Just about every architect loves to take the best possible photography of their own built work. However, great pictures don’t always come easy, and architectural photography is particularly demanding in the area of proper lighting where low-level lighting can hide the beautiful details that a design professional has spent so much time creating.
Enter Aurora and HDR
If you haven’t spent much time thinking about this subject in awhile you may not be familiar with high dynamic range (HDR) photography. While many architects are familiar with HDRI images used for environmental light sources in computerized renderings, HDR photography is the kissing sister of HDRI for rendering.
High dynamic range (HDR) is an imaging and photography technique whereby more luminosity is present (captured) in the image than what is normally possible in standard digital imaging or photography. And in fact, HDR emulates the experience the human visual system provides our brain, a system that adapts to a very broad range of luminance in any given environment in real time.
What the human visual system does in a very dark space, for example, is adapt to the shadows and pick up light that is there providing detail that cameras cannot. It does the same for very bright environments. Take the image above for example. Our eyes see the image on the right, cameras, at best, get the image on the left.
Aurora HDR 2017 is an application specifically designed to be utilized for HDR photography, doing what the human visual system does automatically for us in our pictures.
How It All Works
First, recognize that non-HDR cameras take photographs with a limited exposure range (LDR or limited dynamic range).

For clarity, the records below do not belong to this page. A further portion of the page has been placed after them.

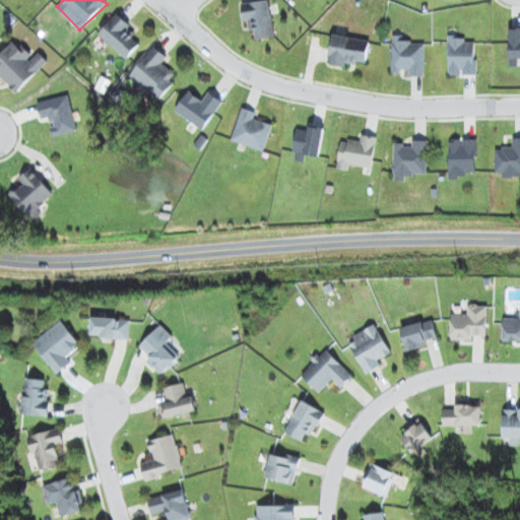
[(260,0),(243,2),(247,30),(254,29),(256,39),(274,37),(268,0),(260,0)]
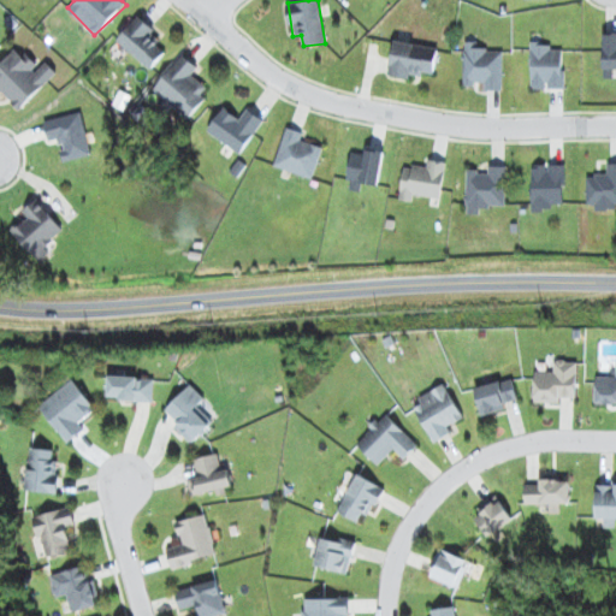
[(153,69),(167,49),(150,36),(155,29),(137,15),(117,42),(153,69)]
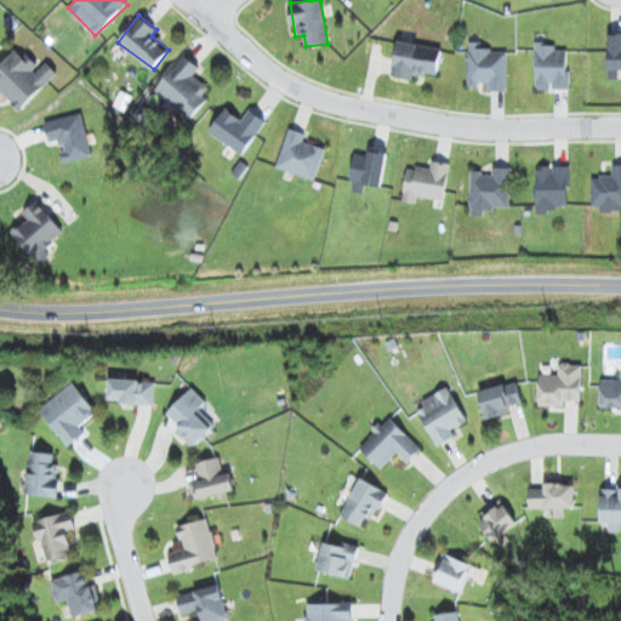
[(620,69),(620,34),(609,34),(608,69),(620,69)]
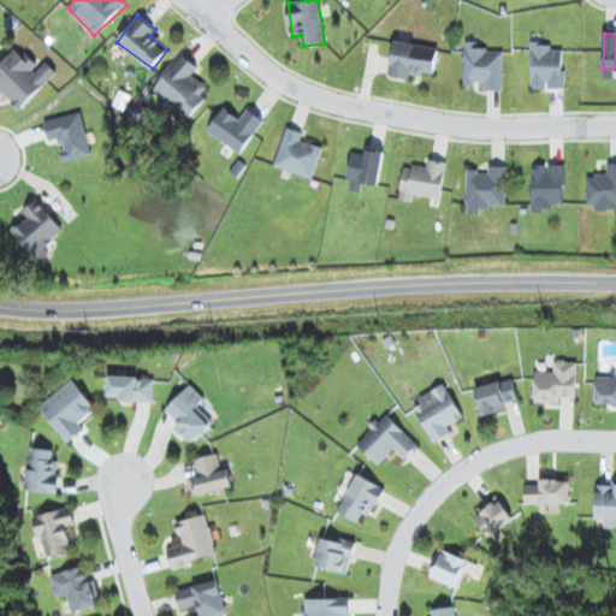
[(410,73),(422,77),(424,71),(433,73),(439,49),(396,40),(388,75),(409,80),(410,73)]
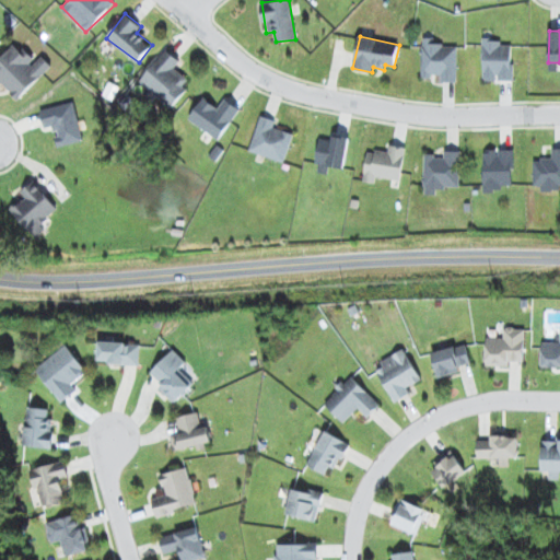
[(440,81),(456,82),(457,45),(433,45),(433,38),(422,37),(421,76),(440,77),(440,81)]
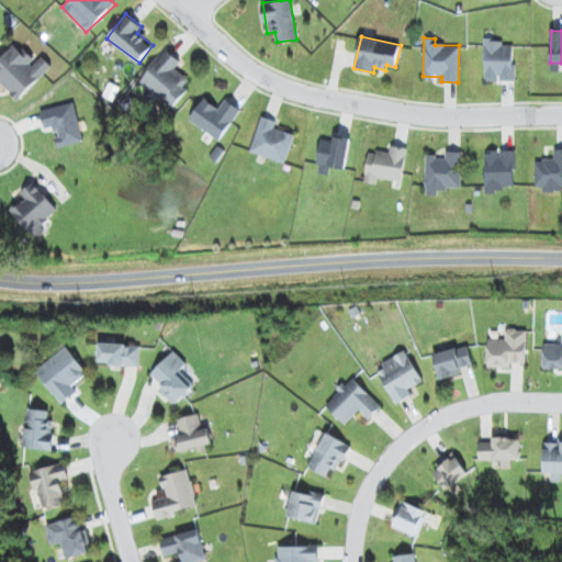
[(514,80),(515,45),(504,45),(504,40),(485,40),(484,81),(498,81),(498,80),(514,80)]
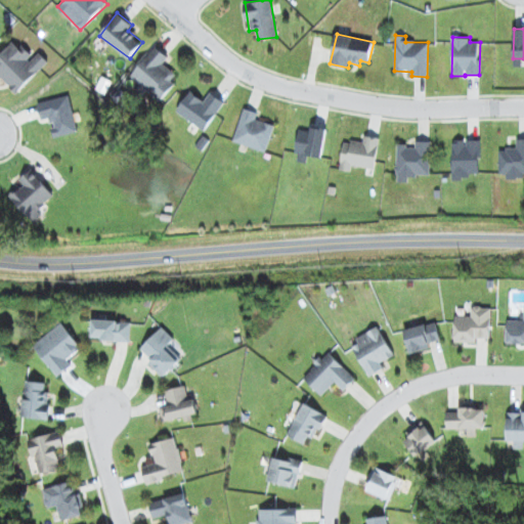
[(0,53),(0,79),(1,78),(16,93),(48,61),(38,51),(32,57),(14,40),(0,53)]
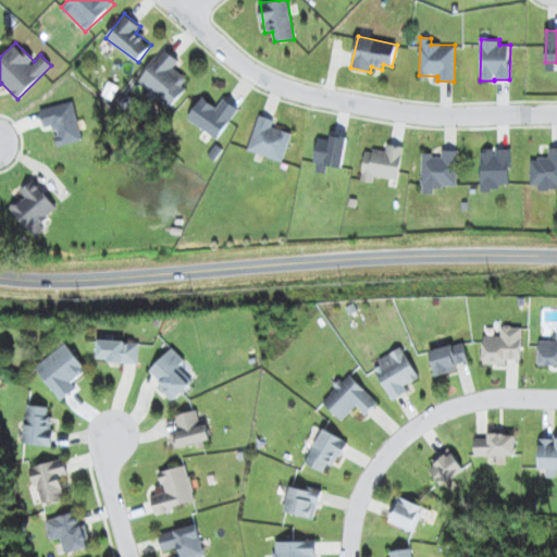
[(176,70),(182,62),(164,48),(138,82),(170,107),(190,81),(176,70)]
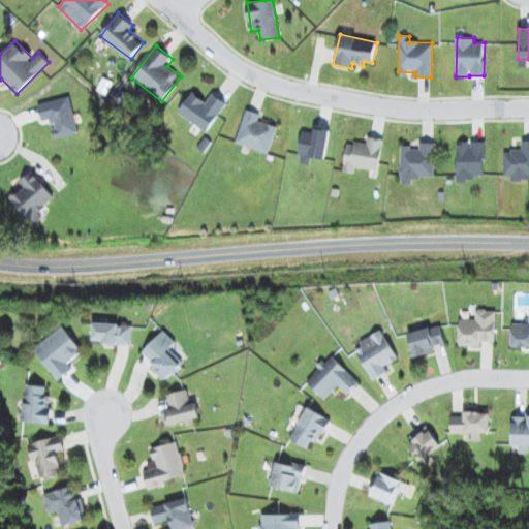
[(178,112),(206,132),(226,103),(211,92),(205,101),(192,92),(178,112)]
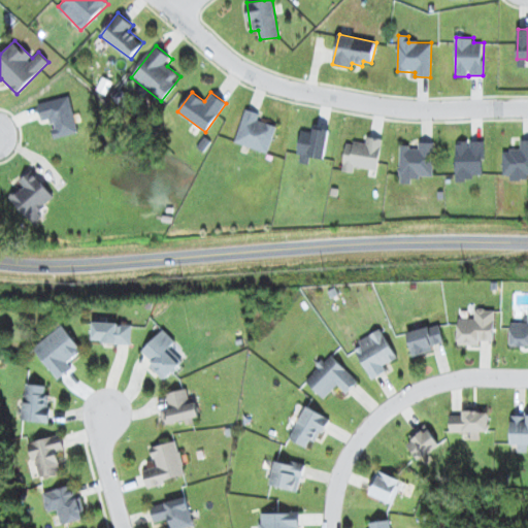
[(55,137),(77,133),(71,96),(37,102),(40,121),(51,119),(55,137)]
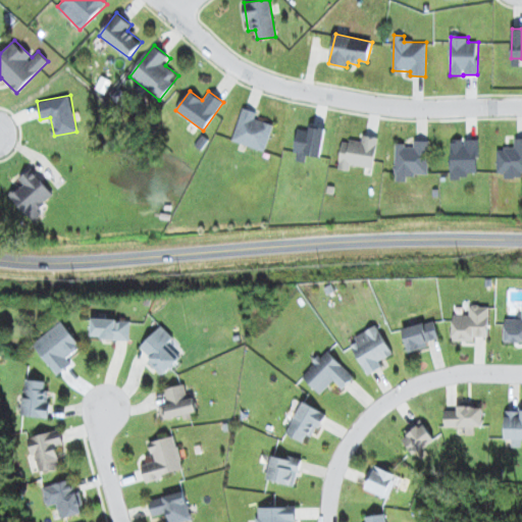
[(257,112),(243,107),(231,141),(264,151),(273,124),(255,118),(257,112)]
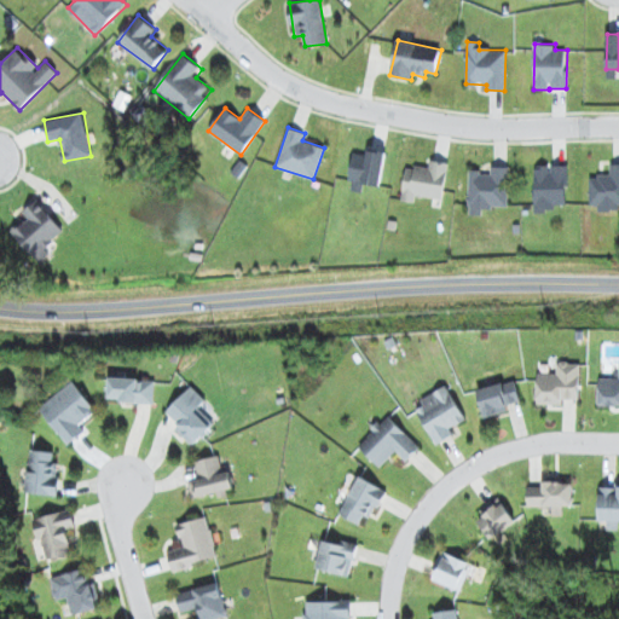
[(350,183),(382,185),(383,151),(364,150),(364,154),(352,152),(350,183)]
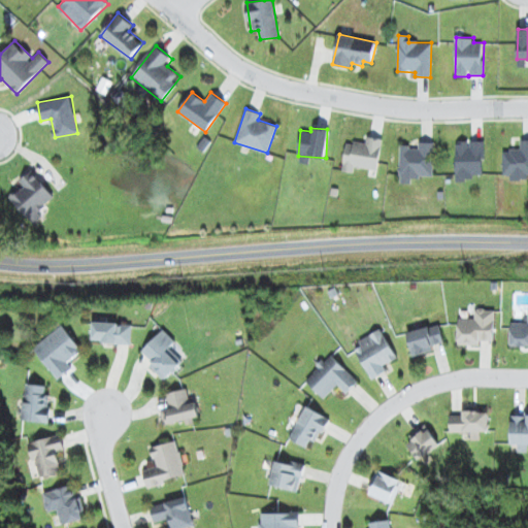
[(382,138),(364,136),(363,143),(345,141),(342,171),(355,172),(355,167),(378,169),(382,138)]
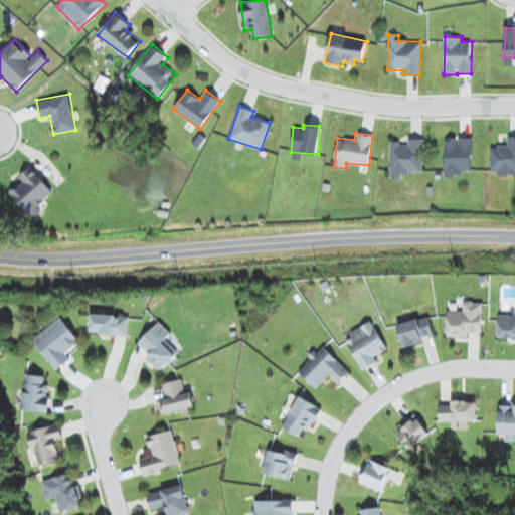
[(514,175),(514,136),(508,136),(507,146),(490,146),(490,170),(498,171),(498,175),(514,175)]
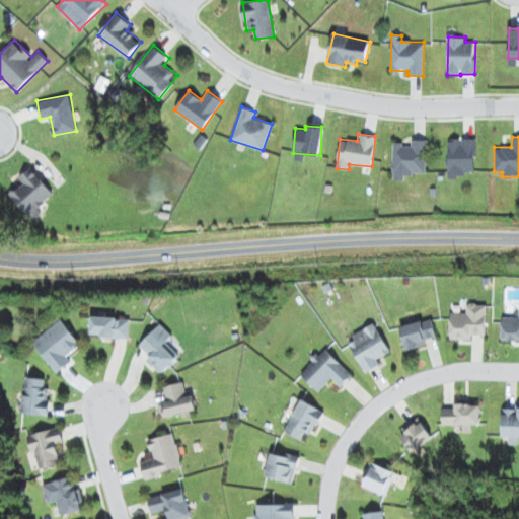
[(475,171),(474,139),(447,139),(448,177),(464,177),(464,171),(475,171)]
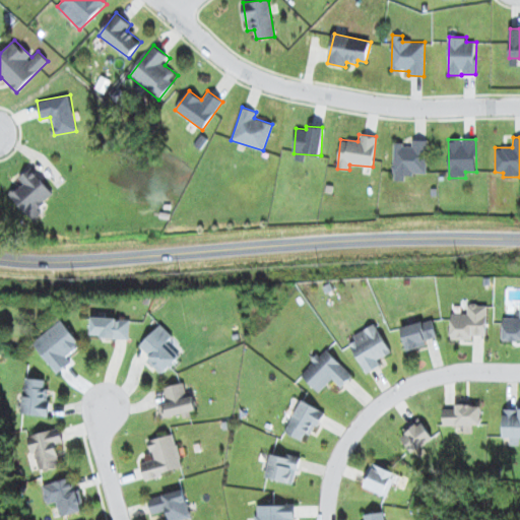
[(394,144),(393,180),(405,181),(405,174),(427,174),(428,140),(411,140),(411,144),(394,144)]
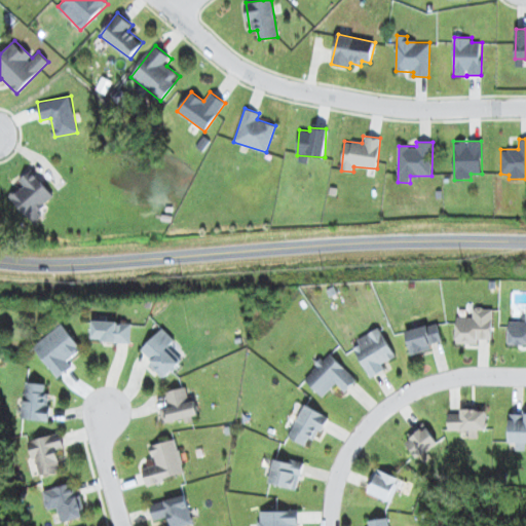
[(19,179),(24,186),(10,195),(29,220),(55,200),(33,170),(19,179)]
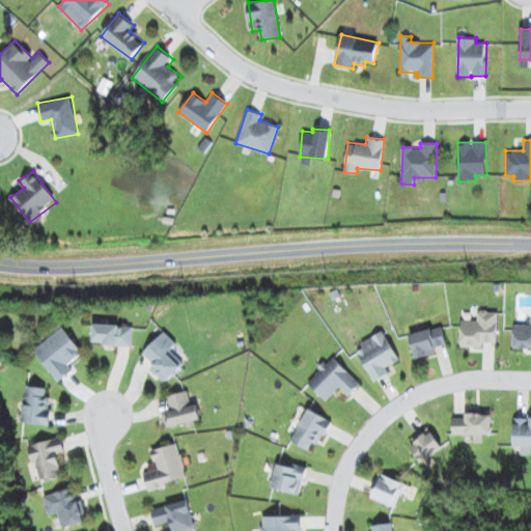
[(482,347),(483,342),(497,342),(498,311),(477,310),(477,319),(460,319),(459,346),(482,347)]
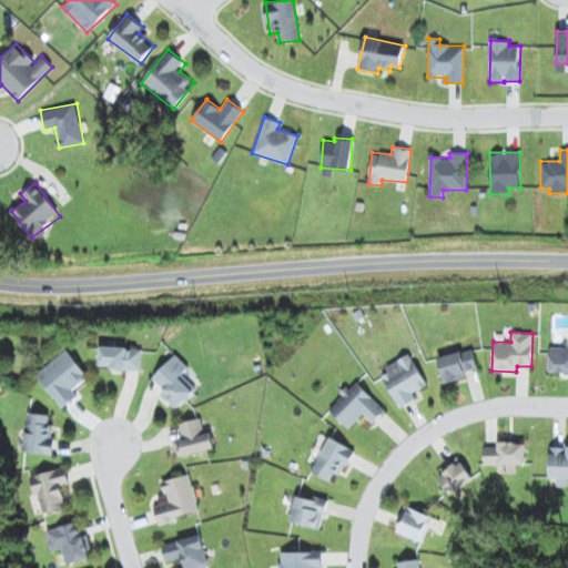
[(99,367),(141,369),(142,348),(100,346),(99,367)]
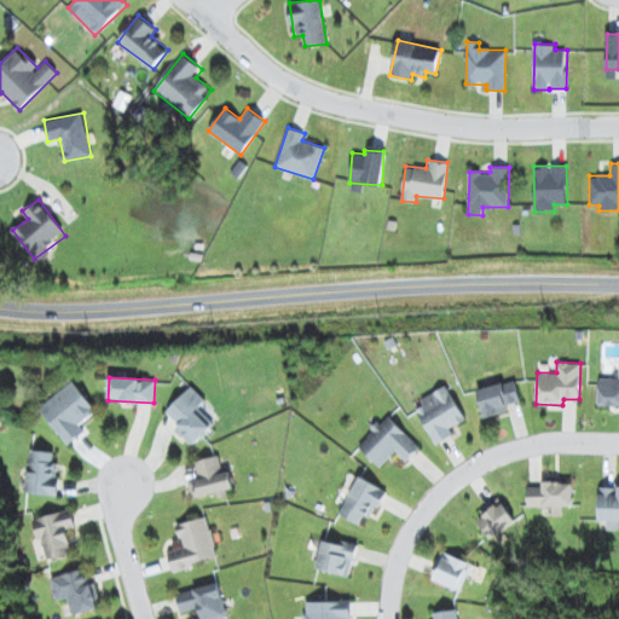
[(520,400),(514,379),(476,389),(484,417),(508,411),(507,405),(520,400)]
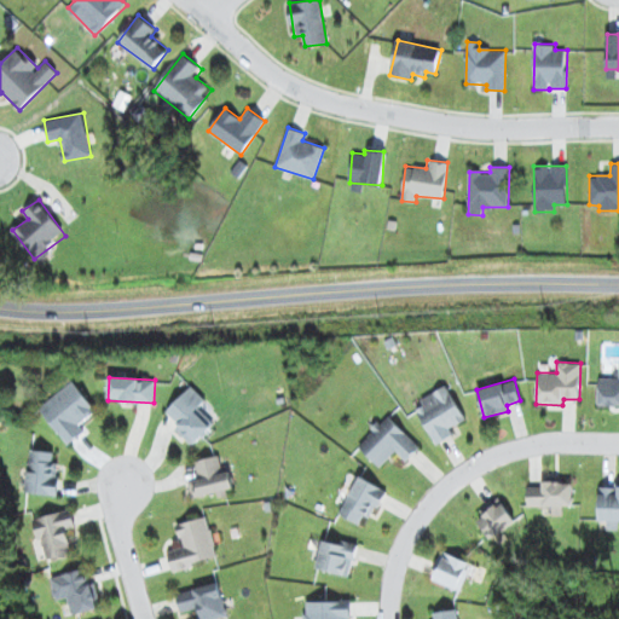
[(618,405),(618,379),(599,379),(599,405),(618,405)]
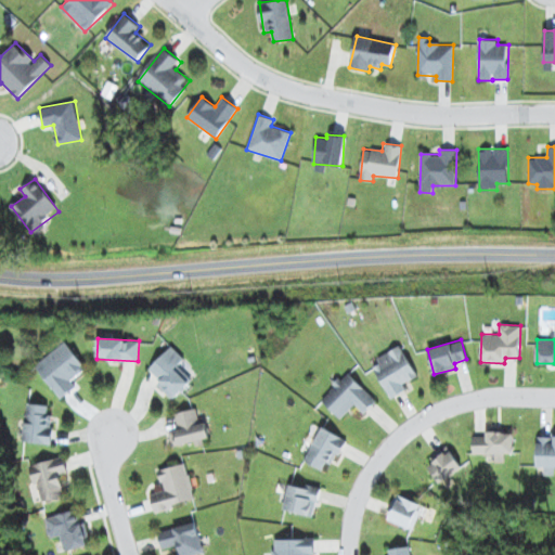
[(61,399),(77,387),(73,379),(87,369),(66,341),(35,364),(61,399)]
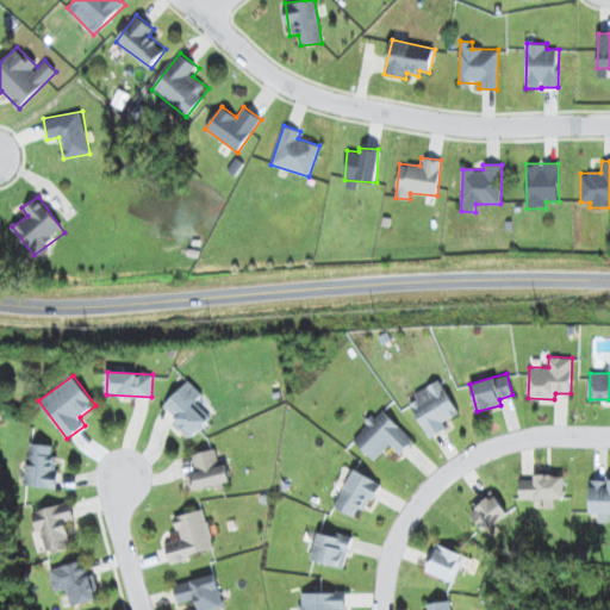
[(195,402),(203,394),(188,380),(163,406),(176,418),(172,423),(191,440),(211,417),(195,402)]
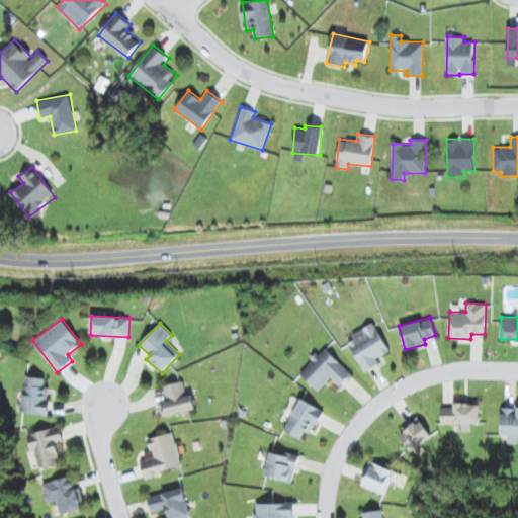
[(376,357),(389,353),(377,325),(348,336),(362,372),(379,365),(376,357)]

To achieve HDR you take multiple exposure images of the same shot (one darker, one brighter than a target mid-range shot) and combine their exposure and luminosity data into one single image.
To achieve an image like the one shown below (see image 03), a camera with an AEB (auto exposure bracketing) feature would be ideal but not necessary. You can still do the bracketing by hand taking one or two shots darker and lighter than average. (see image 02 above)
Aurora HDR 2017 works by automatically merging bracketed shots. Take the example series from their website (above) of the glass pyramid at the Louvre. Aurora HDR 2017 works even if you don’t take bracketed shots, but clearly, it is better to have bracketed shots.
Working with Aperture, Lightroom, and Photoshop
The makers of Aurora says that Aurora HDR 2017 is the most complete HDR photo editing software on the market. It features a proprietary tone-mapping algorithm and comes with a full boat of editing features, pre-sets for image types, brushes and masking tools, Image Radiance controls, etc.. (see image 04)
It can also work in conjunction with Apple’s Aperture and Adobe’s Lightroom and Photoshop—as a plugin to those apps. And in the future, it will work with Apple’s Photos app once that app allows the simultaneous opening of more than a single image.
Final Thoughts
This is a rather detailed introduction but is not a review of Aurora HDR 2017 by any means. A couple of final thoughts.
For those interested in making their own HDRI’s (high dynamic range images) for environmental lighting in computerized renderings, Aurora isn’t setup for that. One needs 360-degree spherical image stitching and other tools that this application does not have.
For architects, in particular, we hope this article makes it plainly obvious why a tool like Aurora HDR 2017 is something you should have in your arsenal. It may not help you (yet!) with your computerized imagery needs, but it will make your portfolio of finished buildings look amazing.